**PROBLEM:** Print each of the entries below word for word, with no changes.
^^^^
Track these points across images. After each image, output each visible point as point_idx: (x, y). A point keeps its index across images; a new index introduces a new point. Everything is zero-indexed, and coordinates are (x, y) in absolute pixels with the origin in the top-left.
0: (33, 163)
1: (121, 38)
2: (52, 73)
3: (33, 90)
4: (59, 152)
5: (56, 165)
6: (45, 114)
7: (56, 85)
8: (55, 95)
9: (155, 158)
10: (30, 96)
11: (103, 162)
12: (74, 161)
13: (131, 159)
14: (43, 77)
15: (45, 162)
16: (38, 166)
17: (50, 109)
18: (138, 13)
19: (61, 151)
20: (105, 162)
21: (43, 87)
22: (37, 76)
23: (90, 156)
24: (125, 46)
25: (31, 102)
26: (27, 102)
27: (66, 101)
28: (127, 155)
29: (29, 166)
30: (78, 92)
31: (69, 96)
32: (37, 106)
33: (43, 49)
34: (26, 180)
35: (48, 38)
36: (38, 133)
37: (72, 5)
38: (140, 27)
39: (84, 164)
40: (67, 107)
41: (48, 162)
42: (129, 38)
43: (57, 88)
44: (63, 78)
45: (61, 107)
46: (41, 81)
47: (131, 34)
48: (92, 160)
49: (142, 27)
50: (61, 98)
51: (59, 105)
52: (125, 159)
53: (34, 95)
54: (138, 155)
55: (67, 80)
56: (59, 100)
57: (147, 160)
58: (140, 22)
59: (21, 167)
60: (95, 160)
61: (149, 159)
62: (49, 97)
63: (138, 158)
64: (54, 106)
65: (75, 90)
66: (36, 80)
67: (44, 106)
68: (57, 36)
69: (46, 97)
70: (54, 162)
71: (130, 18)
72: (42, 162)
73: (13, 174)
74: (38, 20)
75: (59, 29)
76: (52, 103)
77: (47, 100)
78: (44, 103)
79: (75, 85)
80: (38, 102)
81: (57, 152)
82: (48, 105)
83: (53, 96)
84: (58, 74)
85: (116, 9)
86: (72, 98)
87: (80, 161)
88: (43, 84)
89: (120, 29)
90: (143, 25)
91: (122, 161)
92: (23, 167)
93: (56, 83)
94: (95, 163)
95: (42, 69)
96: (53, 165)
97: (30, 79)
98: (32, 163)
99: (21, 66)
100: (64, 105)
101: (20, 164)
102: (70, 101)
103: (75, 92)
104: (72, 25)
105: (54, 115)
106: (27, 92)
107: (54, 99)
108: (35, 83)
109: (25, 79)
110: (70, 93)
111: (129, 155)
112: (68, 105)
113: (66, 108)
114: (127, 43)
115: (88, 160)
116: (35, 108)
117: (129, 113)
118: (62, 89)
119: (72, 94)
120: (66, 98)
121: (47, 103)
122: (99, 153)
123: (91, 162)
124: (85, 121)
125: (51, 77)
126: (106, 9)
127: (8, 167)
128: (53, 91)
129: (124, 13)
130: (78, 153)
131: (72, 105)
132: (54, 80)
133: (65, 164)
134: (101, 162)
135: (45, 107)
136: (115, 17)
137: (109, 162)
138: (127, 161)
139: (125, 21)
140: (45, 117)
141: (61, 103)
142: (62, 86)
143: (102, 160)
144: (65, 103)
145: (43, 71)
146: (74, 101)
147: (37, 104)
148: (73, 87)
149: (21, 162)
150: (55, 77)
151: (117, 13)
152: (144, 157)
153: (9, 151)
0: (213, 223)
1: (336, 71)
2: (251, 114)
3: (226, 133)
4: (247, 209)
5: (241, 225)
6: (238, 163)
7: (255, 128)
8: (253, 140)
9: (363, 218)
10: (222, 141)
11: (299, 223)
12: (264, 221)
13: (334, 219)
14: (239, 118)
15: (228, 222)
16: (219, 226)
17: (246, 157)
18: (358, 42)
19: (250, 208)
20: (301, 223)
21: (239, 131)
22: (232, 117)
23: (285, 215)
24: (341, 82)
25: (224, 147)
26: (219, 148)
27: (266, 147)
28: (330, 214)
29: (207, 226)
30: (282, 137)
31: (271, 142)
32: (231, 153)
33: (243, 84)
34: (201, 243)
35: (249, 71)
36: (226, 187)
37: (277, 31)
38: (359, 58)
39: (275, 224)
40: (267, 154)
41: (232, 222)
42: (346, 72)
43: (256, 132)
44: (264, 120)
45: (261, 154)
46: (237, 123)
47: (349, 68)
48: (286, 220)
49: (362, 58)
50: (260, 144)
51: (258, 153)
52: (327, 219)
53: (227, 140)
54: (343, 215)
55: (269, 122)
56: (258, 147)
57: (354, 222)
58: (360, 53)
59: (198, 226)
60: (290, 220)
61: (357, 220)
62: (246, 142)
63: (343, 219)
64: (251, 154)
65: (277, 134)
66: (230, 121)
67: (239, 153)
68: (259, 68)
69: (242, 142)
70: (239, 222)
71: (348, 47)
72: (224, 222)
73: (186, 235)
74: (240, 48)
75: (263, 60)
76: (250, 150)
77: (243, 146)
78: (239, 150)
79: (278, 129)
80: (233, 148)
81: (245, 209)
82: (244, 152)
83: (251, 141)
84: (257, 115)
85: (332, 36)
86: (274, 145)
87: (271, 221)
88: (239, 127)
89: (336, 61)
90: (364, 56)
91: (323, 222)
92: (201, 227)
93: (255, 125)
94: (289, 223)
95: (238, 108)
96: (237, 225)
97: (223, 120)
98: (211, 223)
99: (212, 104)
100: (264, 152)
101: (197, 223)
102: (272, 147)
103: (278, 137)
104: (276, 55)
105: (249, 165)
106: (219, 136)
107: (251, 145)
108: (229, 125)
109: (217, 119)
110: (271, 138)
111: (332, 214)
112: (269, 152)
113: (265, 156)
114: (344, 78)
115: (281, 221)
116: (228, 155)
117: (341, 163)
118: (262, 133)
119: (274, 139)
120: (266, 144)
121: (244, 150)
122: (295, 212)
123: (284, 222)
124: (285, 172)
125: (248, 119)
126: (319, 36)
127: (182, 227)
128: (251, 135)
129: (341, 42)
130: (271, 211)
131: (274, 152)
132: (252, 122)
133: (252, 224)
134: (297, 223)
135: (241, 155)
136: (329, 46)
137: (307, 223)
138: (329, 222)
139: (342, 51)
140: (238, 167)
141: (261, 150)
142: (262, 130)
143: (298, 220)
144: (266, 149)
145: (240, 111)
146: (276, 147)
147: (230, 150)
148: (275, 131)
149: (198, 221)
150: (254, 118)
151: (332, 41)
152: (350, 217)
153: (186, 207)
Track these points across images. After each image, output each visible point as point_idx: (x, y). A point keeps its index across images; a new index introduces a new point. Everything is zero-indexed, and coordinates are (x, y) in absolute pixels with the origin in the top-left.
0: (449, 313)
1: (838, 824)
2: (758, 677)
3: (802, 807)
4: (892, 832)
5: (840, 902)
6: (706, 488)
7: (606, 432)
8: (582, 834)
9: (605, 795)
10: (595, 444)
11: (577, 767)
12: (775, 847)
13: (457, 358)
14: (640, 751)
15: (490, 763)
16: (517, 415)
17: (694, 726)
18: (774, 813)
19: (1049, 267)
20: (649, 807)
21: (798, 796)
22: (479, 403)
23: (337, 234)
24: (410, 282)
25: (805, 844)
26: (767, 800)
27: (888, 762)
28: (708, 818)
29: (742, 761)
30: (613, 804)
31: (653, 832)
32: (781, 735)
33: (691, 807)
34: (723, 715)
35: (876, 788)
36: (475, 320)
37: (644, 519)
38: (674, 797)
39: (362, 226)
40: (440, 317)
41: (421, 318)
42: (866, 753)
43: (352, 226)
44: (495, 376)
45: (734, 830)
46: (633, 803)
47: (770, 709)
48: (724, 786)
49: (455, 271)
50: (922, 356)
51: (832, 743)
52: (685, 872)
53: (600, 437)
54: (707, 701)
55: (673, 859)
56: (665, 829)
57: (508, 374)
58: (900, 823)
^^^^
**EXERCISE RESULT:**
Track these points across images. After each image, output each visible point as point_idx: (x, y). A point keeps its index across images; a new index introduces a new point. Everything is zero-indexed, and coordinates are (x, y) in absolute pixels with the origin in the top-left.
0: (33, 163)
1: (121, 38)
2: (52, 73)
3: (33, 90)
4: (59, 152)
5: (56, 165)
6: (45, 114)
7: (56, 85)
8: (55, 95)
9: (155, 158)
10: (30, 96)
11: (103, 162)
12: (74, 161)
13: (131, 159)
14: (43, 77)
15: (45, 162)
16: (38, 166)
17: (50, 109)
18: (138, 13)
19: (61, 151)
20: (105, 162)
21: (43, 87)
22: (37, 76)
23: (90, 156)
24: (125, 46)
25: (31, 102)
26: (27, 102)
27: (66, 101)
28: (127, 155)
29: (29, 166)
30: (78, 92)
31: (69, 96)
32: (37, 106)
33: (43, 49)
34: (26, 180)
35: (48, 38)
36: (38, 133)
37: (72, 5)
38: (140, 27)
39: (84, 164)
40: (67, 107)
41: (48, 162)
42: (129, 38)
43: (57, 88)
44: (63, 78)
45: (61, 107)
46: (41, 81)
47: (131, 34)
48: (92, 160)
49: (142, 27)
50: (61, 98)
51: (59, 105)
52: (125, 159)
53: (34, 95)
54: (138, 155)
55: (67, 80)
56: (59, 100)
57: (147, 160)
58: (140, 22)
59: (21, 167)
60: (95, 160)
61: (149, 159)
62: (49, 97)
63: (138, 158)
64: (54, 106)
65: (75, 90)
66: (36, 80)
67: (44, 106)
68: (57, 36)
69: (46, 97)
70: (54, 162)
71: (130, 18)
72: (42, 162)
73: (13, 174)
74: (38, 20)
75: (59, 29)
76: (52, 103)
77: (47, 100)
78: (44, 103)
79: (75, 85)
80: (38, 102)
81: (57, 152)
82: (48, 105)
83: (53, 96)
84: (58, 74)
85: (116, 9)
86: (72, 98)
87: (80, 161)
88: (43, 84)
89: (120, 29)
90: (143, 25)
91: (122, 161)
92: (23, 167)
93: (56, 83)
94: (95, 163)
95: (42, 69)
96: (53, 165)
97: (30, 79)
98: (32, 163)
99: (21, 66)
100: (64, 105)
101: (20, 164)
102: (70, 101)
103: (75, 92)
104: (72, 25)
105: (54, 115)
106: (27, 92)
107: (54, 99)
108: (35, 83)
109: (25, 79)
110: (70, 93)
111: (129, 155)
112: (68, 105)
113: (66, 108)
114: (127, 43)
115: (88, 160)
116: (35, 108)
117: (129, 113)
118: (62, 89)
119: (72, 94)
120: (66, 98)
121: (47, 103)
122: (99, 153)
123: (91, 162)
124: (85, 121)
125: (51, 77)
126: (106, 9)
127: (8, 167)
128: (53, 91)
129: (124, 13)
130: (78, 153)
131: (72, 105)
132: (54, 80)
133: (65, 164)
134: (101, 162)
135: (45, 107)
136: (115, 17)
137: (109, 162)
138: (127, 161)
139: (125, 21)
140: (45, 117)
141: (61, 103)
142: (62, 86)
143: (102, 160)
144: (65, 103)
145: (43, 71)
146: (74, 101)
147: (37, 104)
148: (73, 87)
149: (21, 162)
150: (55, 77)
151: (117, 13)
152: (144, 157)
153: (9, 151)
0: (213, 223)
1: (336, 71)
2: (251, 114)
3: (226, 133)
4: (247, 209)
5: (241, 225)
6: (238, 163)
7: (255, 128)
8: (253, 140)
9: (363, 218)
10: (222, 141)
11: (299, 223)
12: (264, 221)
13: (334, 219)
14: (239, 118)
15: (228, 222)
16: (219, 226)
17: (246, 157)
18: (358, 42)
19: (250, 208)
20: (301, 223)
21: (239, 131)
22: (232, 117)
23: (285, 215)
24: (341, 82)
25: (224, 147)
26: (219, 148)
27: (266, 147)
28: (330, 214)
29: (207, 226)
30: (282, 137)
31: (271, 142)
32: (231, 153)
33: (243, 84)
34: (201, 243)
35: (249, 71)
36: (226, 187)
37: (277, 31)
38: (359, 58)
39: (275, 224)
40: (267, 154)
41: (232, 222)
42: (346, 72)
43: (256, 132)
44: (264, 120)
45: (261, 154)
46: (237, 123)
47: (349, 68)
48: (286, 220)
49: (362, 58)
50: (260, 144)
51: (258, 153)
52: (327, 219)
53: (227, 140)
54: (343, 215)
55: (269, 122)
56: (258, 147)
57: (354, 222)
58: (360, 53)
59: (198, 226)
60: (290, 220)
61: (357, 220)
62: (246, 142)
63: (343, 219)
64: (251, 154)
65: (277, 134)
66: (230, 121)
67: (239, 153)
68: (259, 68)
69: (242, 142)
70: (239, 222)
71: (348, 47)
72: (224, 222)
73: (186, 235)
74: (240, 48)
75: (263, 60)
76: (250, 150)
77: (243, 146)
78: (239, 150)
79: (278, 129)
80: (233, 148)
81: (245, 209)
82: (244, 152)
83: (251, 141)
84: (257, 115)
85: (332, 36)
86: (274, 145)
87: (271, 221)
88: (239, 127)
89: (336, 61)
90: (364, 56)
91: (323, 222)
92: (201, 227)
93: (255, 125)
94: (289, 223)
95: (238, 108)
96: (237, 225)
97: (223, 120)
98: (211, 223)
99: (212, 104)
100: (264, 152)
101: (197, 223)
102: (272, 147)
103: (278, 137)
104: (276, 55)
105: (249, 165)
106: (219, 136)
107: (251, 145)
108: (229, 125)
109: (217, 119)
110: (271, 138)
111: (332, 214)
112: (269, 152)
113: (265, 156)
114: (344, 78)
115: (281, 221)
116: (228, 155)
117: (341, 163)
118: (262, 133)
119: (274, 139)
120: (266, 144)
121: (244, 150)
122: (295, 212)
123: (284, 222)
124: (285, 172)
125: (248, 119)
126: (319, 36)
127: (182, 227)
128: (251, 135)
129: (341, 42)
130: (271, 211)
131: (274, 152)
132: (252, 122)
133: (252, 224)
134: (297, 223)
135: (241, 155)
136: (329, 46)
137: (307, 223)
138: (329, 222)
139: (342, 51)
140: (238, 167)
141: (261, 150)
142: (262, 130)
143: (298, 220)
144: (266, 149)
145: (240, 111)
146: (276, 147)
147: (230, 150)
148: (275, 131)
149: (198, 221)
150: (254, 118)
151: (332, 41)
152: (350, 217)
153: (186, 207)
Track these points across images. After each image, output each visible point as point_idx: (x, y). A point keeps its index across images; a new index introduces a new point. Everything is zero-indexed, and coordinates are (x, y) in absolute pixels with the origin in the top-left.
0: (449, 313)
1: (838, 824)
2: (758, 677)
3: (802, 807)
4: (892, 832)
5: (840, 902)
6: (706, 488)
7: (606, 432)
8: (582, 834)
9: (605, 795)
10: (595, 444)
11: (577, 767)
12: (775, 847)
13: (457, 358)
14: (640, 751)
15: (490, 763)
16: (517, 415)
17: (694, 726)
18: (774, 813)
19: (1049, 267)
20: (649, 807)
21: (798, 796)
22: (479, 403)
23: (337, 234)
24: (410, 282)
25: (805, 844)
26: (767, 800)
27: (888, 762)
28: (708, 818)
29: (742, 761)
30: (613, 804)
31: (653, 832)
32: (781, 735)
33: (691, 807)
34: (723, 715)
35: (876, 788)
36: (475, 320)
37: (644, 519)
38: (674, 797)
39: (362, 226)
40: (440, 317)
41: (421, 318)
42: (866, 753)
43: (352, 226)
44: (495, 376)
45: (734, 830)
46: (633, 803)
47: (770, 709)
48: (724, 786)
49: (455, 271)
50: (922, 356)
51: (832, 743)
52: (685, 872)
53: (600, 437)
54: (707, 701)
55: (673, 859)
56: (665, 829)
57: (508, 374)
58: (900, 823)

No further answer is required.